ラジオコラム第18回は、『爆笑問題の日曜サンデー』内で行われたオールスター的お祭り企画「10周年突破記念! JUNK大集合!!」における太田光の無双状態について。

【『JUNK』パーソナリティー全員を巻き込む剛腕・太田光の過剰性『爆笑問題の日曜サンデー』】
http://www.cyzo.com/2013/03/post_12925.html

芸人の中には、「その人がいるだけで周囲の芸人たちのモチベーションが自動的に上がり、結果として全体が面白くなる」というタイプの人間がいる。それはつまり「空気を読む人」ではなく「空気を作り出す人」ということになるかもしれないが、その代表がビートたけしや明石家さんまや松本人志だと思う。単純に言ってしまえば、「カリスマ性のある大御所がいると周囲が勝手に頑張る」(もはや松本人志も大御所なのだ)という図式になるのだが、この場合中心にいる大物は、さんまを除けばさほど大暴れするわけではなく、ちょっと引いた位置に構えていることが多い。本来カリスマとはそういうもので、大将が前戦に出てくるというのは戦術的にリスキーで珍しい陣形と言っていいだろう。

太田光も周囲の芸人から大いにリスペクトされている芸人のひとりではあるが、ではさんまのようなタイプかというと本質的に全然違う。

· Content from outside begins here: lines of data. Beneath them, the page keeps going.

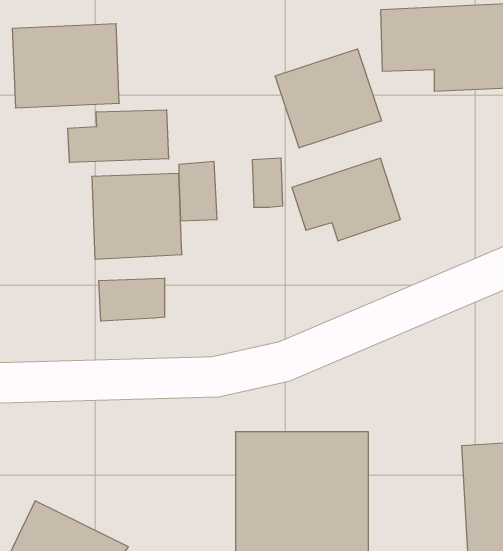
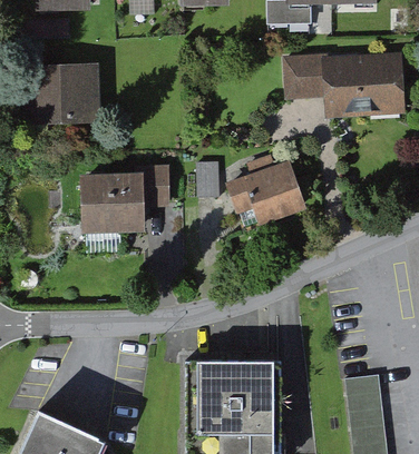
building: [275,49,382,148] -> none
building: [68,110,169,163] -> none
building: [99,278,165,321] -> none

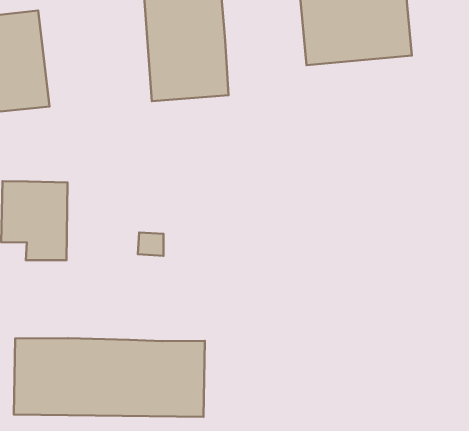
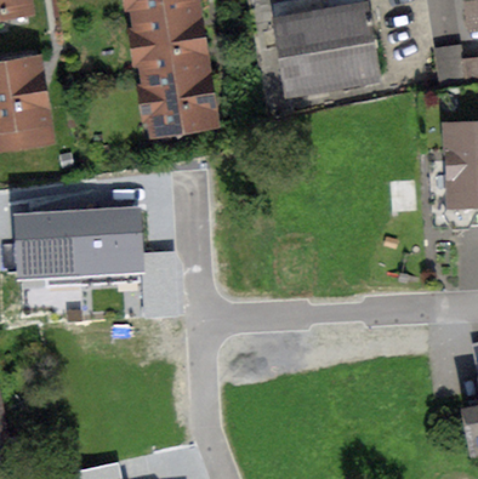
building: none -> [76,205,137,278]
building: [14,338,205,417] -> none

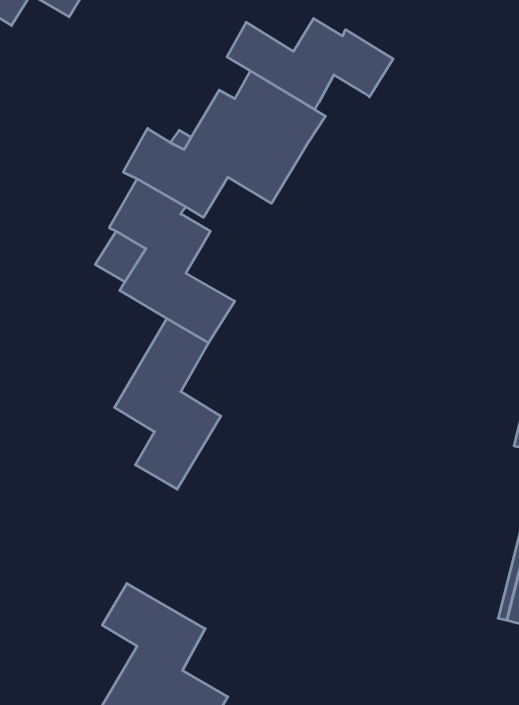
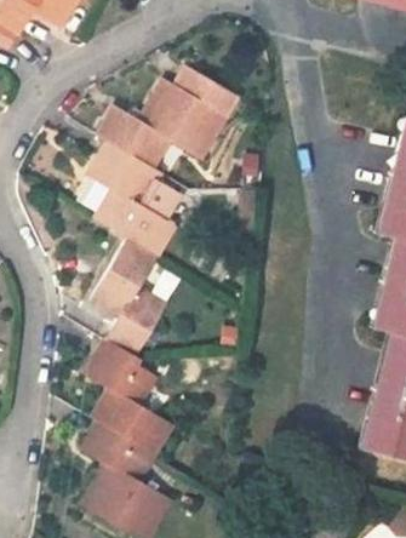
building: [227,18,393,109] -> none
building: none -> [87,339,175,453]

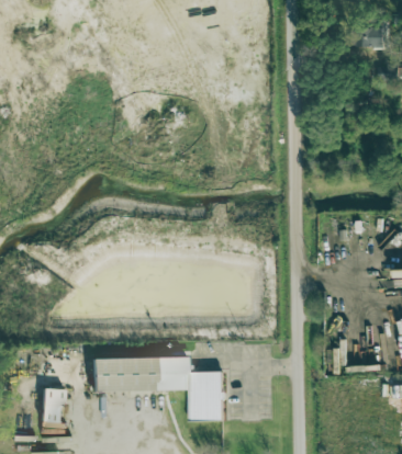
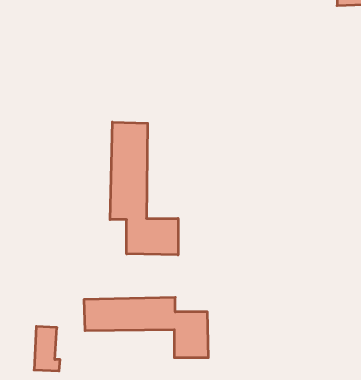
building: none -> [110,122,178,255]

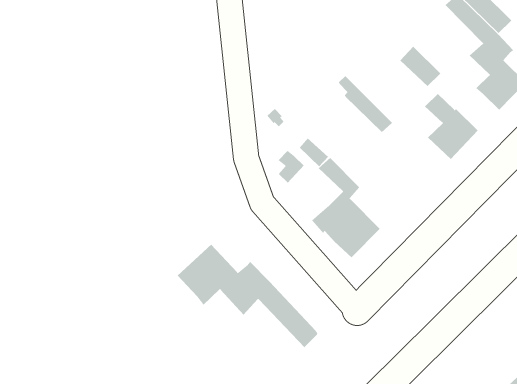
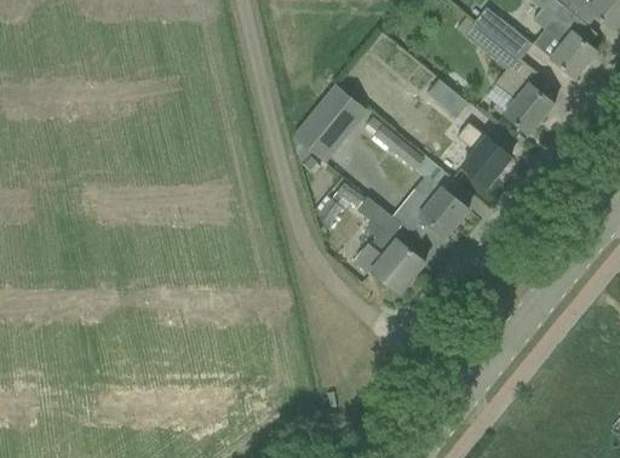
building: none -> [295,85,367,161]
building: none -> [403,176,469,237]
building: [177,244,318,348] -> none

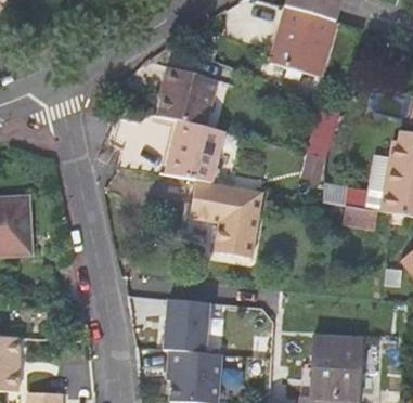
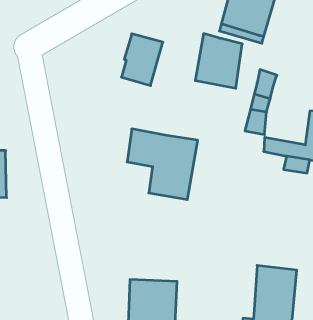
building: [165,118,219,181] -> [195,34,242,88]
building: [164,294,211,347] -> none

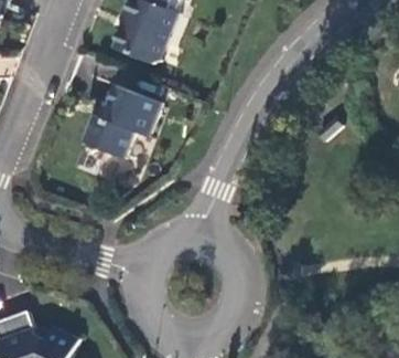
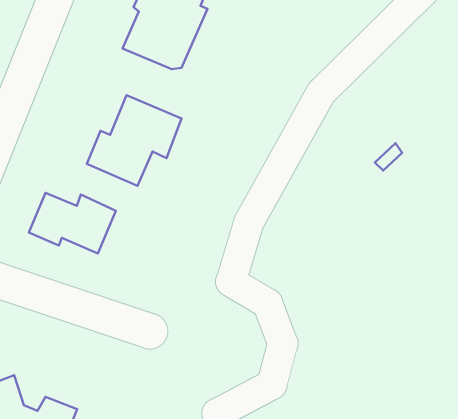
building: none -> [29,193,116,254]

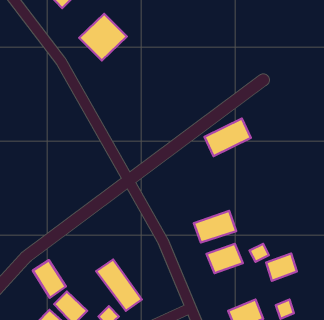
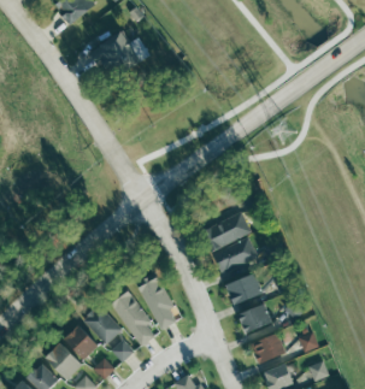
building: [204,119,251,156] -> [201,212,251,252]
building: none -> [139,276,179,329]
building: [266,253,297,281] -> [240,303,272,332]
building: [33,260,66,298] -> [84,305,119,344]

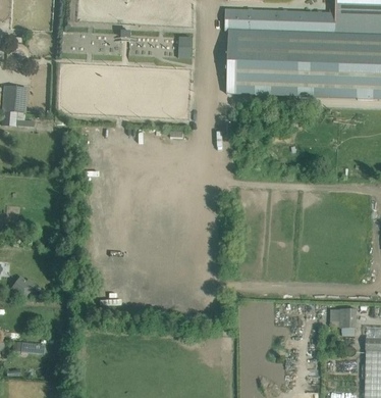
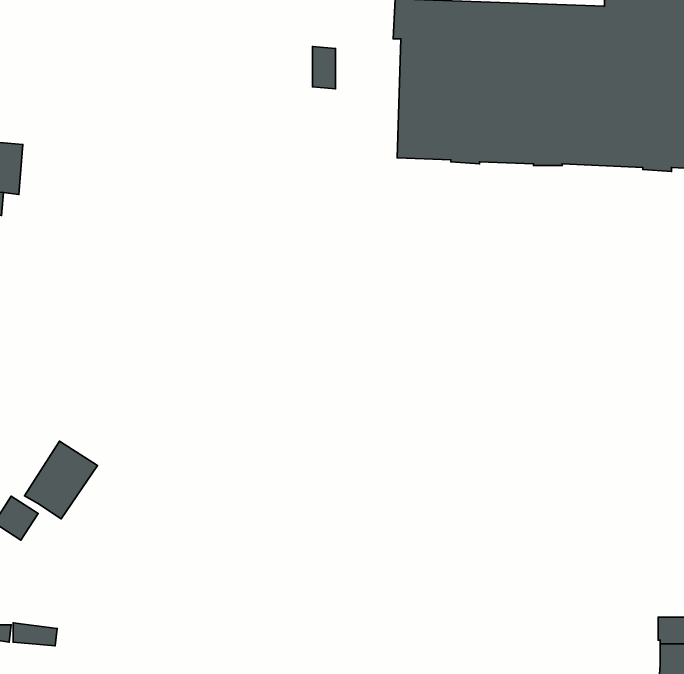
building: none -> [24,441,98,519]
building: [331,306,359,334] -> none

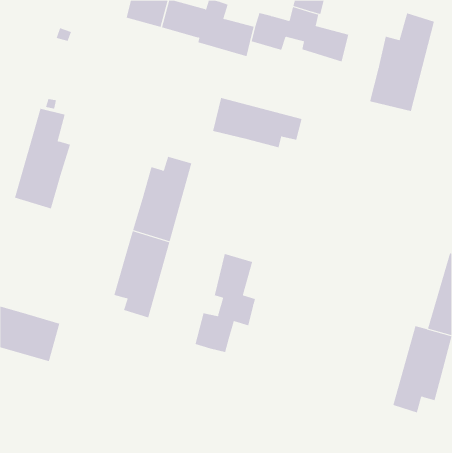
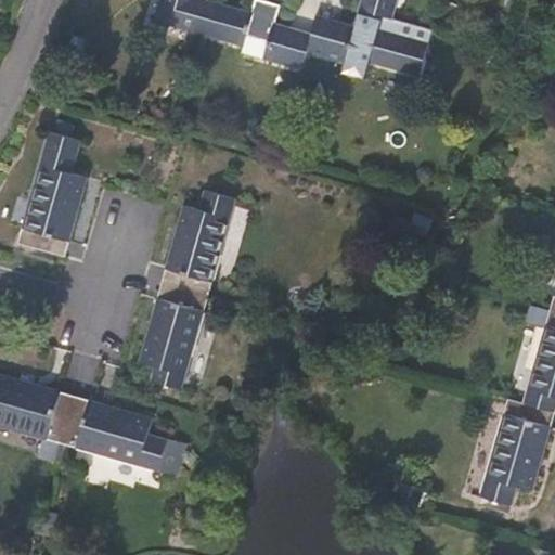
building: [370,13,435,112] -> none
building: [213,97,302,148] -> none
building: [195,253,255,353] -> none
building: none -> [56,396,186,476]

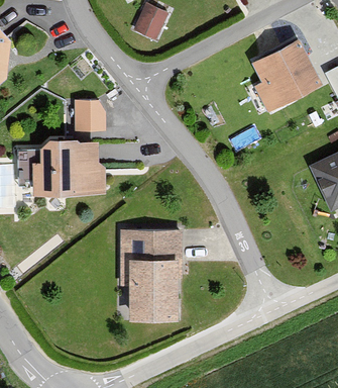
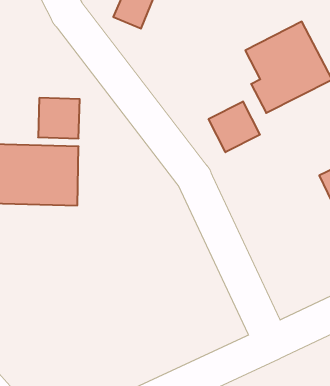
building: none -> [209,101,260,152]
building: [120,227,178,315] -> none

はるかに内向的で知性的なイメージがあり、もともとあまり前に出るタイプの人格ではないように思える。しかし太田の本領が発揮されるのは、実のところさんまの得意とするようなシチュエーションであって、芸人に囲まれたときの太田のはしゃぎっぷりには突然変異的な脅威さえ感じることがある。

そして太田がなぜ時にそのような状態になるのかと考えると、つまるところ太田は誰よりも周囲の芸人が好きすぎてたまらないんじゃないかという結論に至る。通常であれば「カリスマ=好かれる側」の人間でありながら、むしろ自分から好きだと告白するように、喜び勇んで伊集院光や設楽や小木に跳びかかっていく。さすがにそんな状態は、たけしや松本はもちろん、さんまですら観たことがないが、この過剰な熱量こそが太田光の笑いの根源にあるのだと思う。

知的で内向的なイメージと「熱量」という言葉は一見そぐわないように思えるかもしれないが、ドストエフスキーの小説から圧倒的な熱量を感じるように、マグマのように内面にくすぶっている膨大な熱量が、信じられないほど強烈な表現を生み出すことは珍しくない。

もちろんそんな熱量が常時放出され続けるわけはなく、それが前面に出てくるのはたとえば今回の企画のように、理想的な面子と自由にボケるスペースが与えられた場合に限られるのだが、それにしてもこういうターボがかかった時の太田光に出会うたび、なんだか胸のすくような思いがするのである。